The resolution was that it arrived the next day, but it wasn’t here yet when I checked at 4:30 pm, and Amazon said expected delivery was between 5:15 and 7:30. Then I forgot about it. Checked again at 10pm and it was here. So it did make it in one day, but almost certainly not less than 24 hours. Still very impressive.
I’m surprised people are reporting amazon delivery times getting worse than they used to be. I thought they were opening new warehouses all over the place. My deliveries are pretty much universally faster - I get next day delivery options more than half the time, and barring that, 2 days. People are pointing out you get free shipping even without prime with $25 or $35 orders, and that’s true, but isn’t that generally significantly slower?
On the other topic, I’ve basically become completely intolerant to ads. I have a free hulu account with my spotify subscription (it was a promo they ran years ago) but it’s the ad-supported hulu, so I just won’t watch it anywhere that I can’t block its ads. I’m undecided as to whether I’ll pay the extra $3 or just stop using amazon streaming.
Our delivery times were almost always 5-7 days out and we were shocked when something showed up in 2-3 days (very rare). We haven’t yet ordered without Prime (we only ordered once a month or so) but I don’t see that the deliveries could take too much longer. BTW, we are in an area that has a $35 minimum order to get free shipping.
I have been getting one and two day shipping as normal and did so through the pandemic for the most part. I don’t know what my minimum is but I’ll find out in five weeks.
Deliveries are regularly a day late for me this year. The warehouse is 2.5 miles from my house, and it’s right next door to UPS. Since they started delivering their own packages, they open a delivery center a half-mile closer than that.
I actually wonder if it’s due to Prime. There’s no recourse for late delivery for Prime members, while it’s grounds for a refund on shipping costs for non-Prime customers, maybe making those orders priority. The rest of my family doesn’t have Prime and their packages consistently arrive early afternoon. Pretty much everything I get shows up after 6 p.m…

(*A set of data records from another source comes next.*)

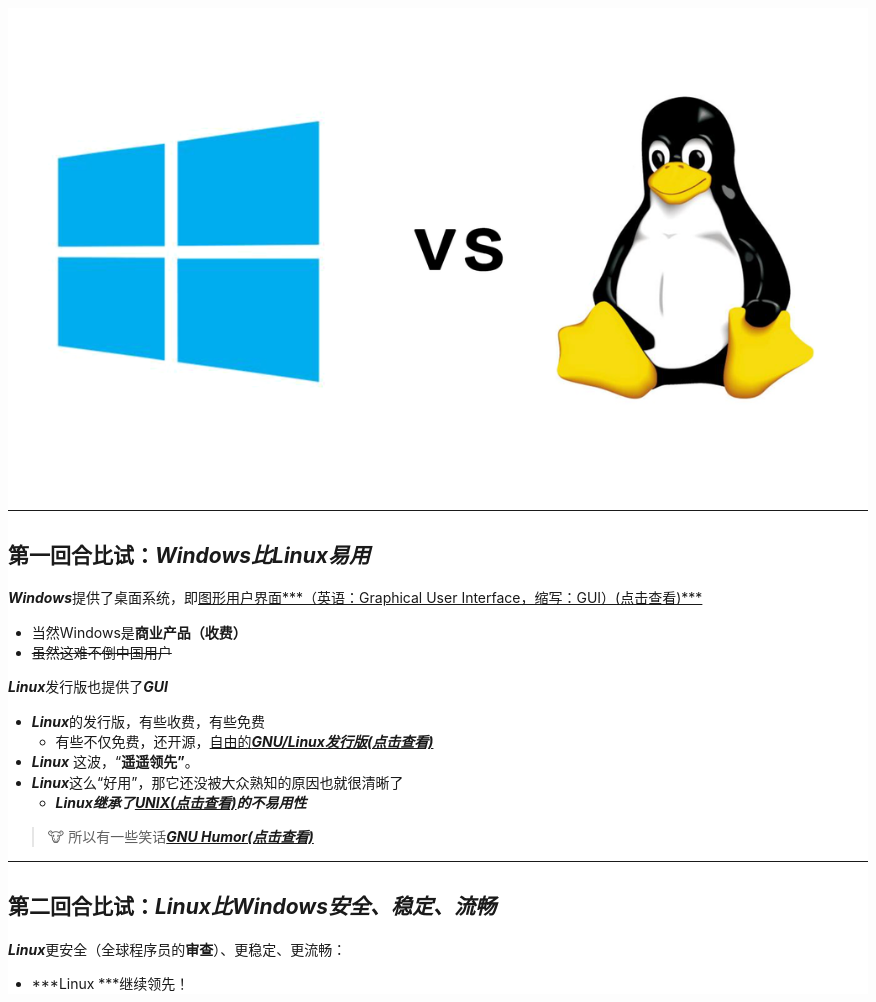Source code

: <img class="center" src="./img/02.png">

----
## 第一回合比试：***Windows比Linux易用***
***Windows***提供了桌面系统，即[图形用户界面***（英语：Graphical User Interface，缩写：GUI）(点击查看)***](https://zh.wikipedia.org/wiki/%E5%9B%BE%E5%BD%A2%E7%94%A8%E6%88%B7%E7%95%8C%E9%9D%A2)

- 当然Windows是**商业产品（收费）** 
- <del>虽然这难不倒中国用户</del>

***Linux***发行版也提供了***GUI***

- ***Linux***的发行版，有些收费，有些免费
    - 有些不仅免费，还开源，[自由的***GNU/Linux发行版(点击查看)***](https://www.gnu.org/distros/free-distros.zh-cn.html)
- ***Linux*** 这波，“**遥遥领先”**。
- ***Linux***这么“好用”，那它还没被大众熟知的原因也就很清晰了
    - ***Linux继承了[***UNIX(点击查看)***](https://zh.wikipedia.org/wiki/UNIX)的不易用性***

> 🐮 所以有一些笑话[***GNU Humor(点击查看)***](https://www.gnu.org/fun/humor.zh-cn.html)

----
## 第二回合比试：***Linux比Windows安全、稳定、流畅***
***Linux***更安全（全球程序员的**审查**）、更稳定、更流畅：

- ***Linux ***继续领先！<br>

What pisses me off is that I pay for a YouTube sub so I dont get ads, but now some of the more popular channels are doing a “our sponsor is…” ad right in the middle.
I went down a little bit of a rabbit hole trying to find out if my zip code is $25 or $35 for free shipping. It turns out that the only way for me to know is to load up a cart once I don’t have Prime anymore.

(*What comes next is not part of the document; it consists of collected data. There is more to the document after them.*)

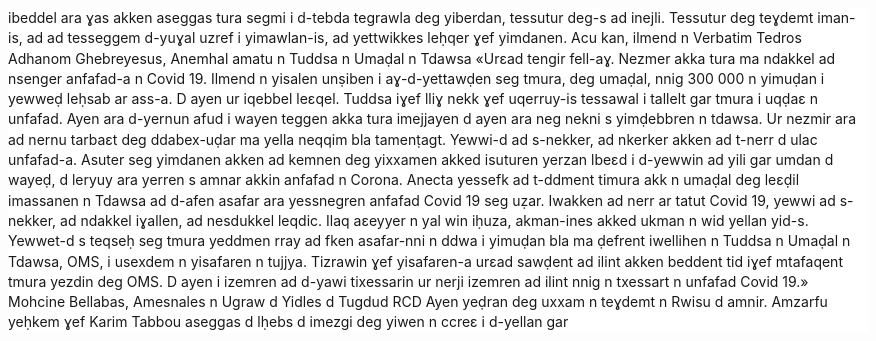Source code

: ibeddel ara ɣas akken aseggas
tura segmi i d-tebda tegrawla
deg yiberdan, tessutur deg-s
ad inejli. Tessutur deg teɣdemt iman-is, ad ad tesseggem d-yuɣal uzref
i yimawlan-is, ad yettwikkes leḥqer ɣef
yimdanen. Acu kan, ilmend n Verbatim Tedros Adhanom Ghebreyesus,
Anemhal amatu n Tuddsa n
Umaḍal n Tdawsa
«Urɛad tengir fell-aɣ. Nezmer
akka tura ma ndakkel ad
nsenger anfafad-a n Covid
19. Ilmend n yisalen unṣiben
i aɣ-d-yettawḍen seg tmura,
deg umaḍal, nnig 300 000
n yimuḍan i yewweḍ leḥsab
ar ass-a. D ayen ur iqebbel
leɛqel. Tuddsa iɣef lliɣ nekk
ɣef uqerruy-is tessawal i
tallelt gar tmura i uqḍaɛ n
unfafad. Ayen ara d-yernun
afud i wayen teggen akka tura
imejjayen d ayen ara neg nekni
s yimḍebbren n tdawsa. Ur
nezmir ara ad nernu tarbaɛt deg
ddabex-uḍar ma yella neqqim
bla tamenṭagt. Yewwi-d ad
s-nekker, ad nkerker akken
ad t-nerr d ulac unfafad-a.
Asuter seg yimdanen akken
ad kemnen deg yixxamen
akked isuturen yerzan lbeɛd i
d-yewwin ad yili gar umdan d
wayeḍ, d leryuy ara yerren s
amnar akkin anfafad n Corona.
Anecta yessefk ad t-ddment
timura akk n umaḍal deg leɛḍil
imassanen n Tdawsa ad d-afen
asafar ara yessnegren anfafad
Covid 19 seg uẓar. Iwakken ad
nerr ar tatut Covid 19, yewwi ad
s-nekker, ad ndakkel iɣallen, ad
nesdukkel leqdic. Ilaq aɛeyyer
n yal win iḥuza, akman-ines
akked ukman n wid yellan
yid-s. Yewwet-d s teqseḥ seg
tmura yeddmen rray ad fken
asafar-nni n ddwa i yimuḍan bla
ma ḍefrent iwellihen n Tuddsa
n Umaḍal n Tdawsa, OMS, i
usexdem n yisafaren n tujjya.
Tizrawin ɣef yisafaren-a urɛad
sawḍent ad ilint akken beddent
tid iɣef mtafaqent tmura yezdin
deg OMS. D ayen i izemren
ad d-yawi tixessarin ur nerji
izemren ad ilint nnig n txessart n
unfafad Covid 19.» Mohcine Bellabas,
Amesnales n Ugraw d Yidles
d Tugdud RCD
Ayen yeḍran deg uxxam n
teɣdemt n Rwisu d amnir.
Amzarfu yeḥkem ɣef Karim
Tabbou aseggas d lḥebs d imezgi
deg yiwen n ccreɛ i d-yellan gar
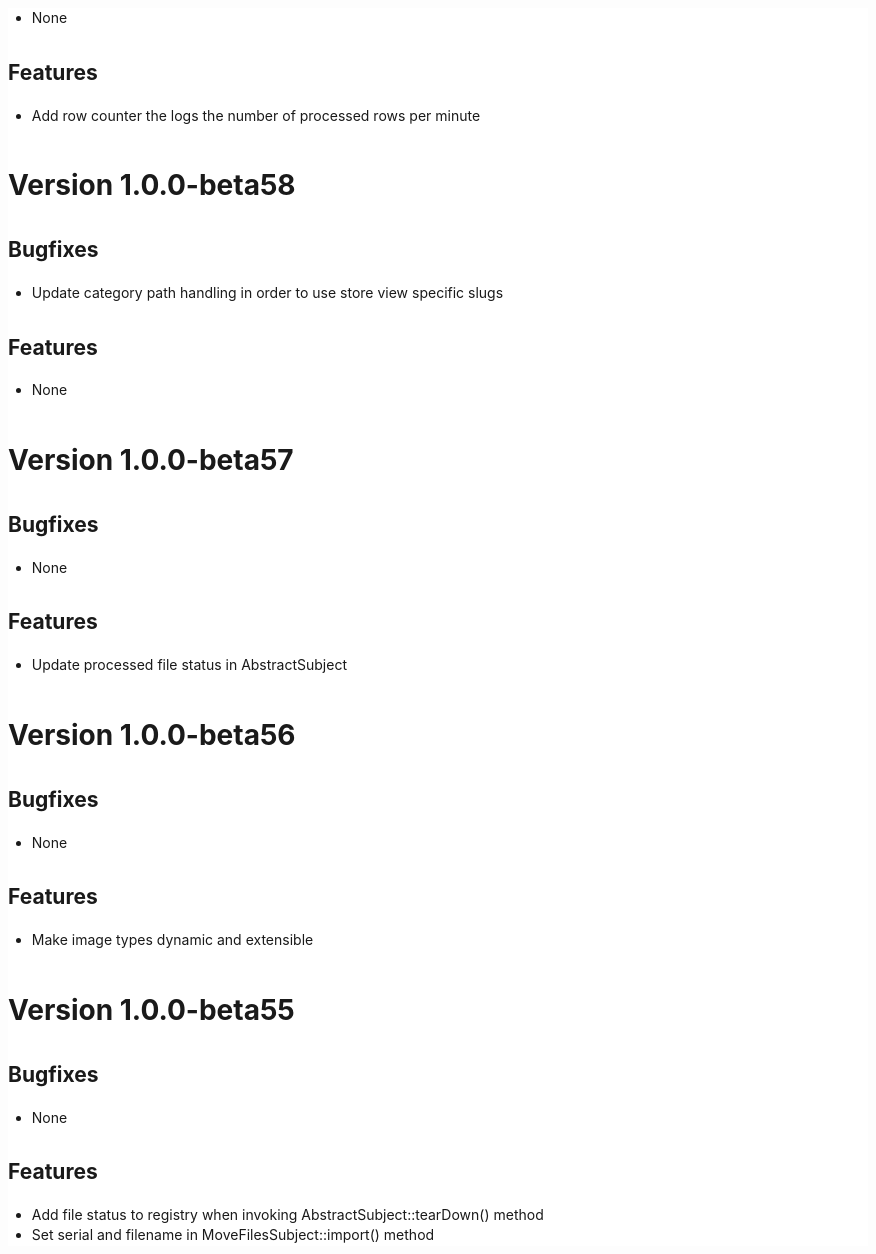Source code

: * None

## Features

* Add row counter the logs the number of processed rows per minute

# Version 1.0.0-beta58

## Bugfixes

* Update category path handling in order to use store view specific slugs

## Features

* None

# Version 1.0.0-beta57

## Bugfixes

* None

## Features

* Update processed file status in AbstractSubject

# Version 1.0.0-beta56

## Bugfixes

* None

## Features

* Make image types dynamic and extensible

# Version 1.0.0-beta55

## Bugfixes

* None

## Features

* Add file status to registry when invoking AbstractSubject::tearDown() method
* Set serial and filename in MoveFilesSubject::import() method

Anyway, since I have had Prime for years I didn’t know that the amount for free shipping has changed a lot. From an article that I read.
Amazon’s minimum spend for free shipping has fluctuated significantly in the past. The company bumped the requirement from $25 to $35 in 2013 and ultimately went all the way up to $49 in 2016.
Later, it pulled back, lowering the minimum spend to $35 again before finally returning to $25 in 2017 to better compete with Walmart+.
It’s unfortunately the nature of online ads. Those sponsorships pay more.
Fortunately, there’s an extension called SponsorBlock that uses crowdsourced data to mark and skip sponsor ads. It’s even integrated into some Android apps.
I’m just waiting for something similar for podcasts. Those automatically inserted ads suck.